仮歌シンガーが特定の作曲者と仕事をするようになると時々無茶振りをされることがあります。

作曲者側が原因の場合もありますが、作曲者も依頼を受けて曲を作る側です。実は無茶振りされているのは同じだったりします。

作曲者も別に悪意があって「困らせてやろう」と依頼をしているわけではないので極力答えられると喜ばれます。

今回は私の体験談でちょっと困ってしまったものをいくつか紹介いたします。

納期2時間以内!?

いつもはお仕事依頼がLINEでくるのですが、電話がかかってきました。

「今から送るデータ、今日中に歌ってもらえる?」

夜の10時くらいでした。
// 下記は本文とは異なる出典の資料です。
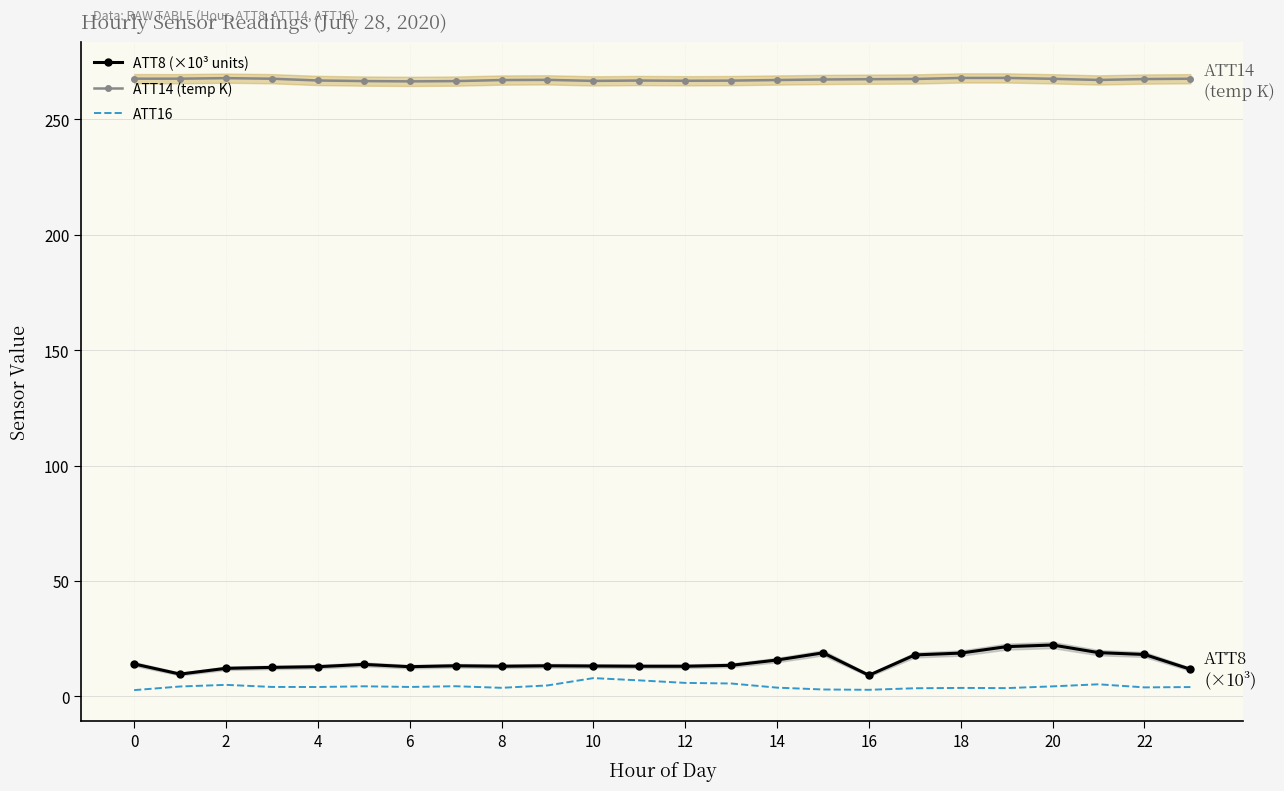

What is the difference between the ATT16 values at 8 and 16?

0.9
日付が変わるまで2時間くらいしかありません。しかも少しは防音しているとはいえ、夜はさすがにうるさいので家では歌いません。

しかし、どうしても急ぎの案件だったらしく請けることにしました。
ただし、録音環境は車の中という条件付きで。

まずは家で曲と歌詞をダウンロードしつつ曲を聞きます。全体を覚える時間はないので、サビだけリピートしながら録音の準備をしました。

パソコン、インターフェース、マイクを持って車に乗り誰もいない海岸の駐車場へ。

パソコンの充電が切れれば作業終了ですが、どちらにしろそこまでの時間がありません。1時間弱で録り終えました。

歌詞を足して欲しい

作詞経験者だとこの手の依頼はよくありますが、実は非常に請けたくない依頼です。

仮歌についている詩は仮詩であることが多く、あまりいい出来のものがついていることはありません。雰囲気が出ていればオーケーという感じ。
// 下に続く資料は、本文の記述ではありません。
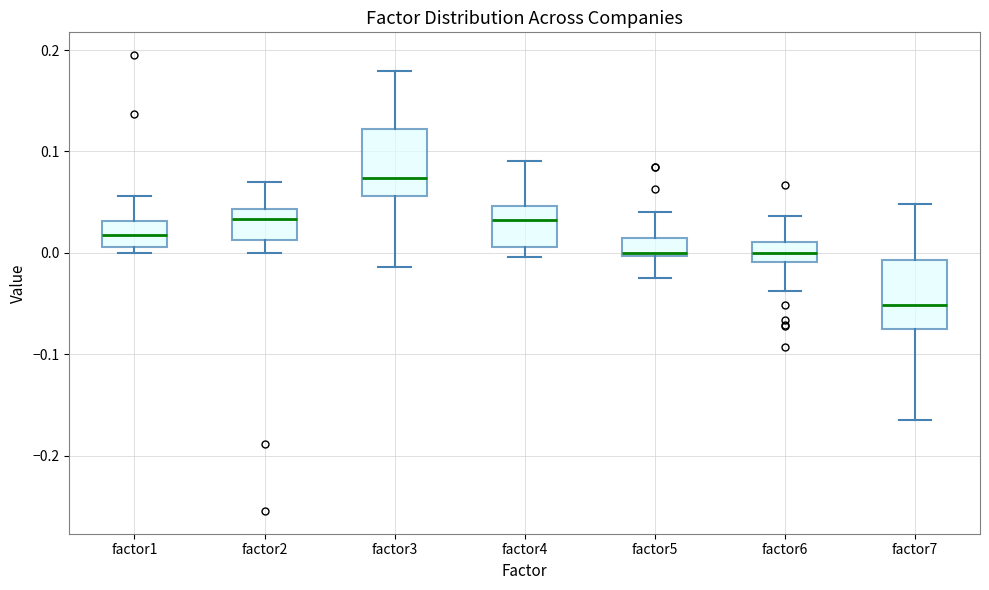

Which box has the lowest median line?

factor7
あまり丁寧な詩を求められることはないので、付け足す歌詞も雰囲気さえ崩さなければいいのですが、ここで詩を書く者としてのプライドみたいなものが出てきてしまいます。

意味がつながらないとか、最後の展開で盛り上げたいとか、前の歌詞直したいとか…

場合によっては人の歌詞の続きを書くのは新規で書くよりも難しかったりもします。

カールおじさんのつもりで

〇〇っぽくとか、具体的なイメージを伝えてくれるのはわかりやすくてありがたい指示です。表現できればですけど。

カールおじさんぽくという指示を受けたのですが、どう頑張っても私の声はカールおじさんになりませんでした。
カールのCMをYouTubeで探し、繰り返し聞きこみます。声はどうやっても似ませんが、なんとか雰囲気だけは東北で農業を営んでいるおじさんに近づけたような気がしたので録音開始。

当時の音源が残っていないので確認できませんが、採用もされたようですし希望には添えたのではないかと思います。

まとめ

おそらく私よりももっと無茶振りをされているシンガーさんは大勢いると思います。作曲者側も色々と都合がありますからね。

可能な限りは依頼された仕事は全部請けてみてください。【この人は頼れる!】と思ってもらえれば定期的に同じ作曲者からの依頼がくるようになりますし、なにもいつも無理難題ばかりふっかけられるわけではありません。

仕事がもらえるばかりではなく、作曲者など、音楽業界関係者と密に繋がりを持てるようになれば、思いがけないチャンスに恵まれることもあるかもしれませんよ。